Serius Kembangkan Kendaraan Listrik di Indonesia, Pemerintah Tengah Siapkan Ekosistemnya Ekosistem sedang disiapkan pemerintah untuk kendaraan listrik

KabarOto.com - Indonesia sedang persiapkan ekosistem kendaraan bermotor listrik berbasis baterai (KBLBB). Hal itu sesuai dengan keputusan Presiden Joko Widodo, melalui Peraturan Presiden Nomor 55 Tahun 2019, tentang Percepatan Program Kendaraan Bermotor Listrik Berbasis Baterai (Battery Electric Vehicle) untuk Transportasi Jalan.

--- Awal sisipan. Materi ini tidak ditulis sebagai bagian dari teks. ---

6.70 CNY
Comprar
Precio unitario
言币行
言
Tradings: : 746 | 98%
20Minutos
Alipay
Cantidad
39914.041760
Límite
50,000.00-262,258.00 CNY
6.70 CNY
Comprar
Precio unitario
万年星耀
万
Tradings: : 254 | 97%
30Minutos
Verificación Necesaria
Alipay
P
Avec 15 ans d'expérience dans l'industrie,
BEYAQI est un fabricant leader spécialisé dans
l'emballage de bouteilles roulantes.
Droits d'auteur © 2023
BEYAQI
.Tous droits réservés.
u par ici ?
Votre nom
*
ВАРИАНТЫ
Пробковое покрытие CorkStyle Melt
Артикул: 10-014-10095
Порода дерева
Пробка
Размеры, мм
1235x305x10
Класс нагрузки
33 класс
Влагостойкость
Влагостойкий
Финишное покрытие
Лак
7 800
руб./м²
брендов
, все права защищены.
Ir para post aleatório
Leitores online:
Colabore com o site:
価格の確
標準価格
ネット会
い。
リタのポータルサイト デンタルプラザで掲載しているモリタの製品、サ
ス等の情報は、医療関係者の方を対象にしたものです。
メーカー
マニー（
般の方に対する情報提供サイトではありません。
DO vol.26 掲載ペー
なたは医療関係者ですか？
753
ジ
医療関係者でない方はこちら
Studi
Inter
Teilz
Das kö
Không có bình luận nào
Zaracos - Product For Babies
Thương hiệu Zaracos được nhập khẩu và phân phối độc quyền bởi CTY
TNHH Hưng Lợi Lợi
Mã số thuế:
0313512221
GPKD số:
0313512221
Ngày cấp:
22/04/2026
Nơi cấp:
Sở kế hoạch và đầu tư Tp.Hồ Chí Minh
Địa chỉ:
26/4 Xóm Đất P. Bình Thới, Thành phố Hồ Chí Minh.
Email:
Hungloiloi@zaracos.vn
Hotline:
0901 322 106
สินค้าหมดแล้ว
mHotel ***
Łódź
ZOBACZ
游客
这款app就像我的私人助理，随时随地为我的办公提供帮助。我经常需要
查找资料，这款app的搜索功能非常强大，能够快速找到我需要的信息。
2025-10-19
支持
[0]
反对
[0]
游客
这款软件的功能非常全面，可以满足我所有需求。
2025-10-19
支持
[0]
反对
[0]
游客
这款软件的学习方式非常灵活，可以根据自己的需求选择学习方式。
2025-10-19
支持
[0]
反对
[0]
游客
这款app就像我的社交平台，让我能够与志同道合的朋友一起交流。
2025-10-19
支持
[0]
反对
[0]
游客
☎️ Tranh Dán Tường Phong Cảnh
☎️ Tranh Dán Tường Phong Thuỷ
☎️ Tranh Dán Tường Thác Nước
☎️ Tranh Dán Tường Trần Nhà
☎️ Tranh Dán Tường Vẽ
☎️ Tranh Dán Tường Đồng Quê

Kementerian Perindustrian pun sudah merilis Peraturan Menteri Perindustrian Nomor 27 Tahun 2020 tentang Spesifikasi, Peta Jalan Pengembangan, dan Ketentuan Penghitungan Tingkat Komponen Dalam Negeri Kendaraan Bermotor Dalam Negeri Kendaraan Bermotor Listrik Berbasis Baterai (Battery Electric Vehicle).

Baca juga: New Porsche Taycan Cross Turismo Meriahkan Pilihan Mobil Listrik Di Tanah Air

Kemudian juga ada Peraturan Menteri Perindustrian Nomor 28 Tahun 2020 tentang Kendaraan Bermotor Listrik Berbasis Baterai dalam Keadaan Terurai Lengkap dan Keadaan Terurai Tidak Lengkap.

Kendaraan dinas Menteri sudah gunakan listrik (Foto: Istimewa)

Menteri Perindustrian Agus Gumiwang Kartasasmita mengatakan, melalui dua peraturan tersebut, Kemenperin memberikan petunjuk bagi para stakeholder industri otomotif tentang strategi, kebijakan dan program dalam rangka mencapai target Indonesia sebagai basis produksi dan hub ekspor kendaraan listrik.

Agus juga menyatakan, Kemenperin menyusun skema importasi KBLBB dalam Keadaan Terurai Lengkap dan Keadaan Terurai Tidak Lengkap sebagai bagian tahap pengembangan industrialisasi KBLBB di Indonesia.

Berdasarkan Peta Jalan Pengembangan KBLBB, pengembangan industri diawali melalui skema Completely Knock Down (CKD) sampai dengan tahun 2024, dilanjutkan dengan Incompletely Knock Down (IKD), dan Importasi secara part by part.

Baca juga: Begini Tampilan Calon Mobil Listrik Pertama Aston Martin

“Skema ini ditujukan agar diperoleh nilai tambah berupa peningkatan nilai TKDN melalui pendalaman manufaktur secara bertahap hingga 2030,” jelas Agus.

Menurutnya, pendalaman manufaktur ini direncanakan untuk bisa melibatkan sebanyak-banyaknya pelaku industri komponen lokal, pada proses bisnis pembuatan ekosistem industri kendaraan listrik.

Politisi Partai Golkar ini juga menyatakan, industri kendaraan listrik harus memperhatikan pengembangan Industri komponen. Karena ada 1.550 perusahaan industri komponen yang terbagi dalam tiga tier, telah menjadi pemasok utama komponen kendaraan Internal Combustion Engine (ICE).

Sebagian besar di antaranya (anggota tier-2 dan tier-3) merupakan industri kecil dan menengah. Menperin menambahkan, proses transisi industrialisasi dari kendaraan konvensional dan kendaraan listrik harus dapat semaksimal mungkin, melibatkan sektor IKM yang selama ini menjadi tulang punggung perekonomian nasional.